Pictures paired with source code
>>
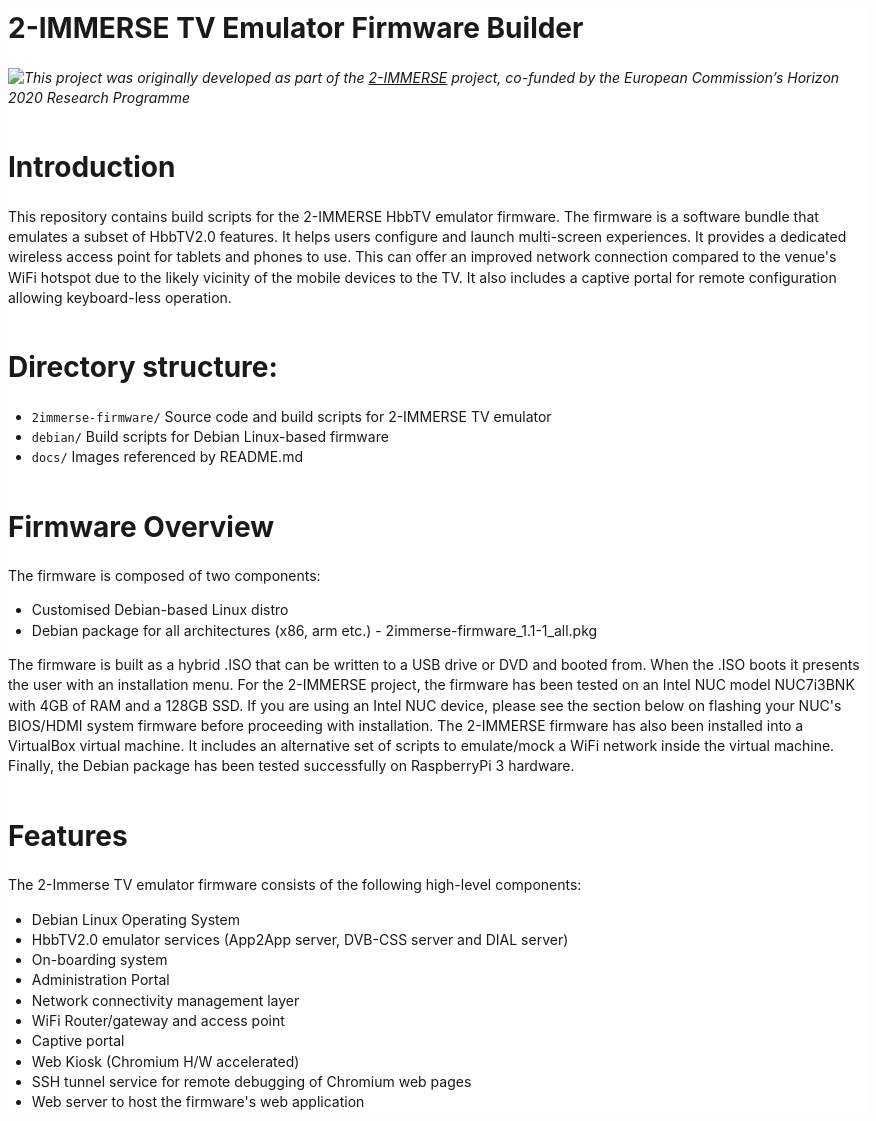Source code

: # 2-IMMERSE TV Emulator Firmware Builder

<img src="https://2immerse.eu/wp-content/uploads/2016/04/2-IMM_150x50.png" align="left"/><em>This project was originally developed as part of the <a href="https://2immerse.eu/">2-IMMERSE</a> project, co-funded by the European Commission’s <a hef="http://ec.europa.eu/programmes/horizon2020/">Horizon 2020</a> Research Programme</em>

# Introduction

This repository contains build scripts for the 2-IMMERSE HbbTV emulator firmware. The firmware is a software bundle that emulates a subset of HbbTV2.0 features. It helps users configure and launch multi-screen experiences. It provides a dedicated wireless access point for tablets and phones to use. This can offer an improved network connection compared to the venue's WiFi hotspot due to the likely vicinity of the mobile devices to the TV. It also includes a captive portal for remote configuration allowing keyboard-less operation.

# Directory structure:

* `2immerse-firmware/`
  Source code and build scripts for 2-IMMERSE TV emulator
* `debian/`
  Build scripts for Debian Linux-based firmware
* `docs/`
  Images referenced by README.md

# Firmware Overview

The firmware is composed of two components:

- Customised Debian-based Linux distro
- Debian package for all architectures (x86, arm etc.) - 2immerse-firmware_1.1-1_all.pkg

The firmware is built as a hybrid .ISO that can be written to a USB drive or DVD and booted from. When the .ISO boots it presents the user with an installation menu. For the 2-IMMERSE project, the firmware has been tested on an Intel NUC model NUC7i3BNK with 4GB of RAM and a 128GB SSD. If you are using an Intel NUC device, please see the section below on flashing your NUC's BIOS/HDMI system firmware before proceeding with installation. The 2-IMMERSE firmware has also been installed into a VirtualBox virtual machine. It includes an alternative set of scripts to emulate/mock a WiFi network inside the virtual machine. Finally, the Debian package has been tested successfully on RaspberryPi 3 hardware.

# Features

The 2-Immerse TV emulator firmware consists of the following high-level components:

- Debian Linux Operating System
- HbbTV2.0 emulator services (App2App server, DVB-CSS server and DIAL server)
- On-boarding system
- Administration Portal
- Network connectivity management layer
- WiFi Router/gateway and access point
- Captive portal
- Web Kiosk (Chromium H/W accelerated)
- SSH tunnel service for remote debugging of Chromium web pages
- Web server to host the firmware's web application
<<
■ TASK REQUIREMENTS:
None of the pictures should appear; repeat the records exactly otherwise.

■ ANSWER:
Source code

: # 2-IMMERSE TV Emulator Firmware Builder

<img src="https://2immerse.eu/wp-content/uploads/2016/04/2-IMM_150x50.png" align="left"/><em>This project was originally developed as part of the <a href="https://2immerse.eu/">2-IMMERSE</a> project, co-funded by the European Commission’s <a hef="http://ec.europa.eu/programmes/horizon2020/">Horizon 2020</a> Research Programme</em>

# Introduction

This repository contains build scripts for the 2-IMMERSE HbbTV emulator firmware. The firmware is a software bundle that emulates a subset of HbbTV2.0 features. It helps users configure and launch multi-screen experiences. It provides a dedicated wireless access point for tablets and phones to use. This can offer an improved network connection compared to the venue's WiFi hotspot due to the likely vicinity of the mobile devices to the TV. It also includes a captive portal for remote configuration allowing keyboard-less operation.

# Directory structure:

* `2immerse-firmware/`
  Source code and build scripts for 2-IMMERSE TV emulator
* `debian/`
  Build scripts for Debian Linux-based firmware
* `docs/`
  Images referenced by README.md

# Firmware Overview

The firmware is composed of two components:

- Customised Debian-based Linux distro
- Debian package for all architectures (x86, arm etc.) - 2immerse-firmware_1.1-1_all.pkg

The firmware is built as a hybrid .ISO that can be written to a USB drive or DVD and booted from. When the .ISO boots it presents the user with an installation menu. For the 2-IMMERSE project, the firmware has been tested on an Intel NUC model NUC7i3BNK with 4GB of RAM and a 128GB SSD. If you are using an Intel NUC device, please see the section below on flashing your NUC's BIOS/HDMI system firmware before proceeding with installation. The 2-IMMERSE firmware has also been installed into a VirtualBox virtual machine. It includes an alternative set of scripts to emulate/mock a WiFi network inside the virtual machine. Finally, the Debian package has been tested successfully on RaspberryPi 3 hardware.

# Features

The 2-Immerse TV emulator firmware consists of the following high-level components:

- Debian Linux Operating System
- HbbTV2.0 emulator services (App2App server, DVB-CSS server and DIAL server)
- On-boarding system
- Administration Portal
- Network connectivity management layer
- WiFi Router/gateway and access point
- Captive portal
- Web Kiosk (Chromium H/W accelerated)
- SSH tunnel service for remote debugging of Chromium web pages
- Web server to host the firmware's web application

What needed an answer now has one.